Jožef Štefan Institute
Jožef Štefan Institute is the leading Slovenian scientific research institute, covering a broad spectrum of basic and applied research. The staff of about 1170 specializes in natural sciences, life sciences and engineering. In 2023, we led them through a process of co-creating a user-centric, clear, and detailed architectural brief for their new research building, IJSplus.
The goal of the project was to shape the program of the building and its long-term vision, understand spatial needs of diverse users, translate these into guidelines for architecture, gain consensus among internal stakeholders, and align the vision with broader expectations of national strategies and global trends.
Excellent collaboration that provided employees with the opportunity to express their needs and expectations for the new space and professionally guided the process through which we aligned priorities.
Jožef Štefan Insitute
Given the multifaceted nature of this challenge and the intricate governance structure of the Institute, coupled with numerous departments and their diverse needs, we tailored a co-creative approach.
The process began with in-depth research on future users needs, expectations, experience and aspirations. Through interviews and observation, we gathered over 550 insights from a wide range of employees. The interpretation of this data led to the identification of 26 problem areas that require attention in the new building. Our research uncovered opportunities that extended beyond architectural solutions, suggesting improvements in building management, (digital) services, etc.
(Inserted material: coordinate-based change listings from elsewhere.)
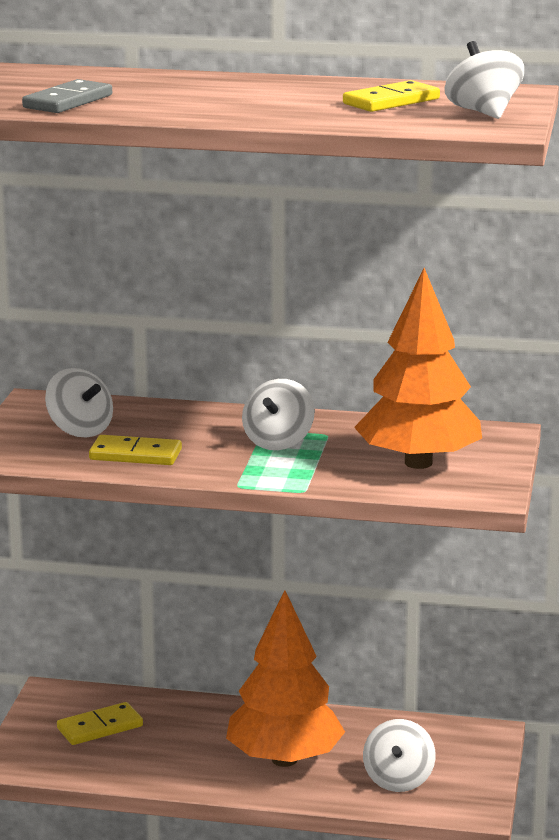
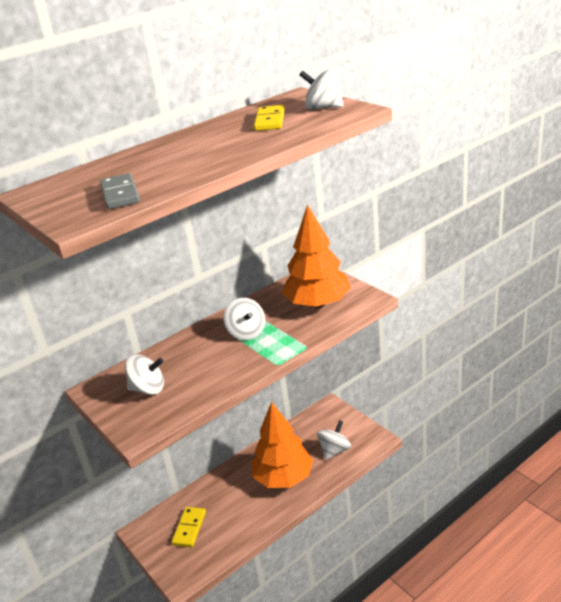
camera: 45 degrees left, 10 degrees up
(135, 455) = (201, 382): yellow domino -> none
(398, 780) = (334, 450): white spinning top -> white spinning top turned 105 degrees counterclockwise

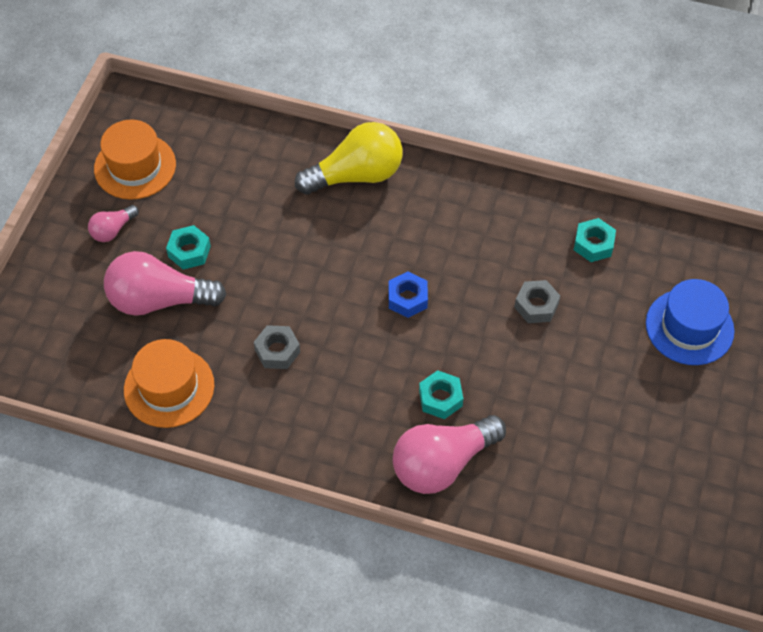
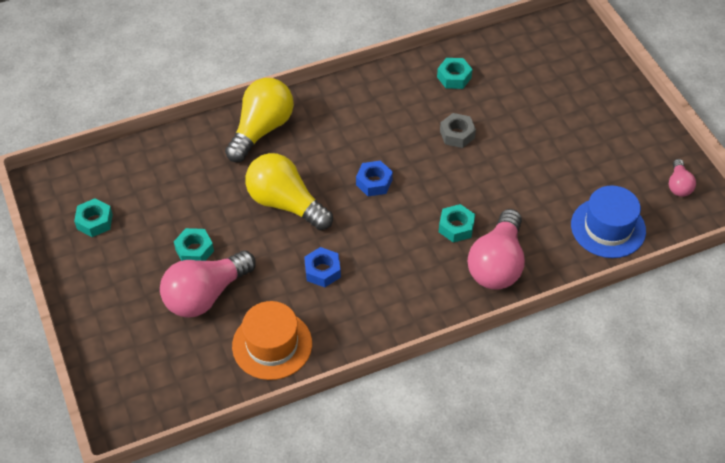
camera: 40 degrees left, 5 degrees down
(113, 230) = (122, 273): pink light bulb -> pink light bulb (678, 185)
(135, 166) = (95, 221): orange hat -> turquoise nut
(277, 351) = (322, 271): grey nut -> blue nut
(308, 262) = (285, 203): none -> yellow light bulb
(689, 327) = (556, 88): blue hat -> blue hat (608, 228)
After presenting research findings, we invited representatives from different departments to a co-creative workshop. As experts of their scientific fields, they led the design of their laboratory workspaces by 'sketching' their ideal working conditions and spatial requirements presented by experimental work. During workshops, we established a consensus about program priorities - compromises were judiciously made, safeguarding the Institute's core mission and excellence.
Conclusions formed an architectural brief with guiding principles. Foremost among these is the building's primary purpose - to provide impeccable conditions for conducting experiments, even if it necessitates compromises in areas such as office and conference space. Additionally, the facility is envisioned as a hub for innovation, functioning as an incubator, providing specialised space for temporarily enlarged space needs of various research departments and interdisciplinary teams. A crucial aspect is its adaptability, designed to meet the ever-changing scientific landscape, demanding an innovative approach to space and installation planning. Furthermore, the building should foster collaboration, support new work modes, and instilling a sense of connectedness of inhabitants with colleagues from across the Institute campus. Beyond internal functions, building should enable employees to showcase their work, igniting enthusiasm for science within a broader audience.